I know we can have a vertical line , something like $(\pi, y)$ for $y$ in some interval, or a horizontal line, something like $(x, \pi)$ for $x$ in some interval, that contains no points $(q_1, q_2)$ s.t. $q_1, q_2 \in \mathbb{Q}$.
I believe that it is possible to have a (continuous, straight) diagonal line segment that has no rational points (mostly because I am unable to prove otherwise!).
Are there any examples of a line like this?
On
You need to take two $\mathbb Q$ linearly independent irrational numbers in $\mathbb R$, $x$ and $y$ (I think $\pi$ and $e$ would do the trick), and look at something like $t(x,y)+(a,b)$ where $a$ and $b$ are rational.

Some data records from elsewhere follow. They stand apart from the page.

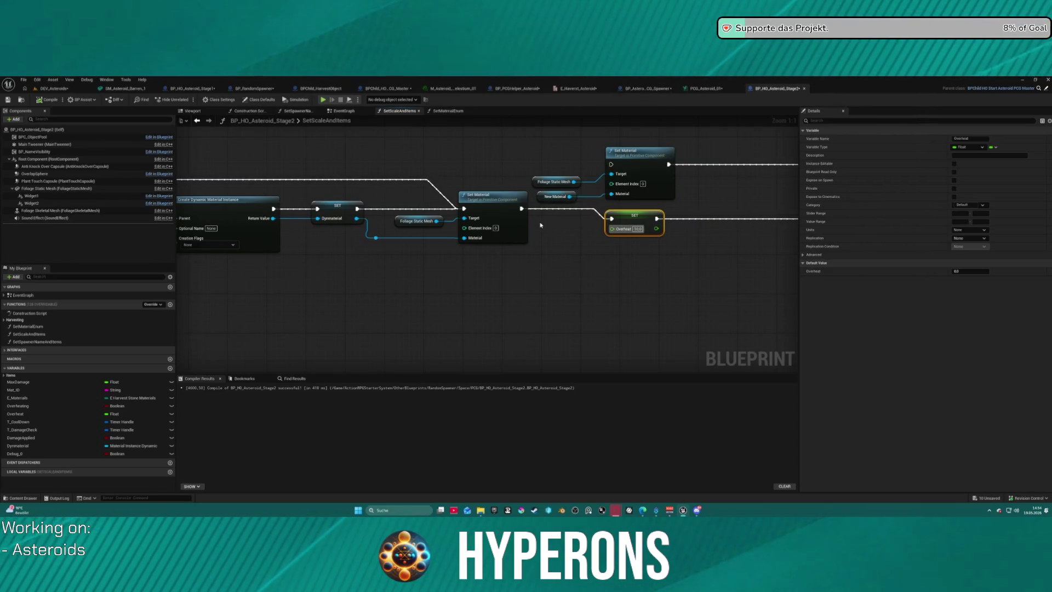
pyautogui.moveTo(541, 224)
pyautogui.mouseDown()
pyautogui.moveTo(686, 231)
pyautogui.moveTo(640, 229)
pyautogui.mouseUp()
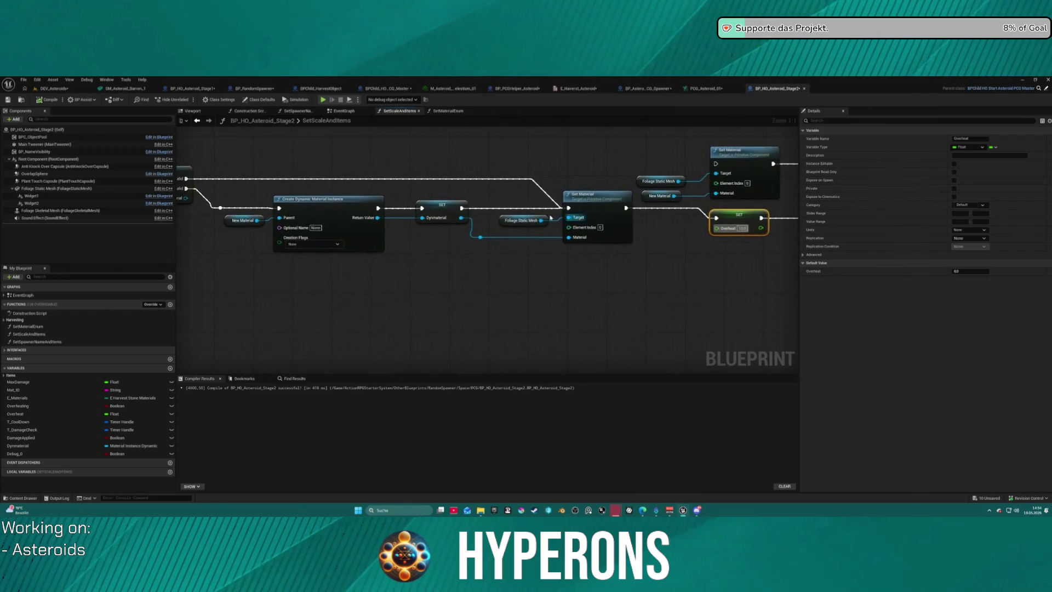
pyautogui.scroll(-10, 418, 149)
pyautogui.click(371, 111)
pyautogui.scroll(-10, 383, 209)
pyautogui.moveTo(415, 164); pyautogui.dragTo(399, 270)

Since $\mathbb Q$ is a field (you can add, subtract, multiply AND divide rational numbers), you can think of $\mathbb R$ as a $\mathbb Q$ vector space! It's infinite dimensional, but there are still bases. There are certainly numbers which are linearaly independent, i.e. there is $x$ and $y$ in $\mathbb R$ such that there are no non-zero rational numbers $a,b$ such that $ax + by = 0$, which has to be the case if you are going to get a rational point on $t(x,y)$.
Here's a very simple example. Let $\alpha$ be any irrational number. Then the line consisting of points of the form $(t,t+\alpha)$ contains no rational points. Indeed, if both $t$ and $t+\alpha$ were rational, then $(t+\alpha)-t=\alpha$ would be rational as well, which is a contradiction.
More generally, any non-vertical line is the graph of a function $f(t)=at+b$ for some $a,b\in\mathbb{R}$. If such a graph contains a rational point, that means there are rational numbers $q$ and $t$ such that $q=at+b$, or $b=q-at$. For any fixed $a$, there are only countably many numbers of the form $q-at$ for $q,t\in\mathbb{Q}$, so for all but countably many choices of $b$, the graph of $f(t)=at+b$ contains no rational points.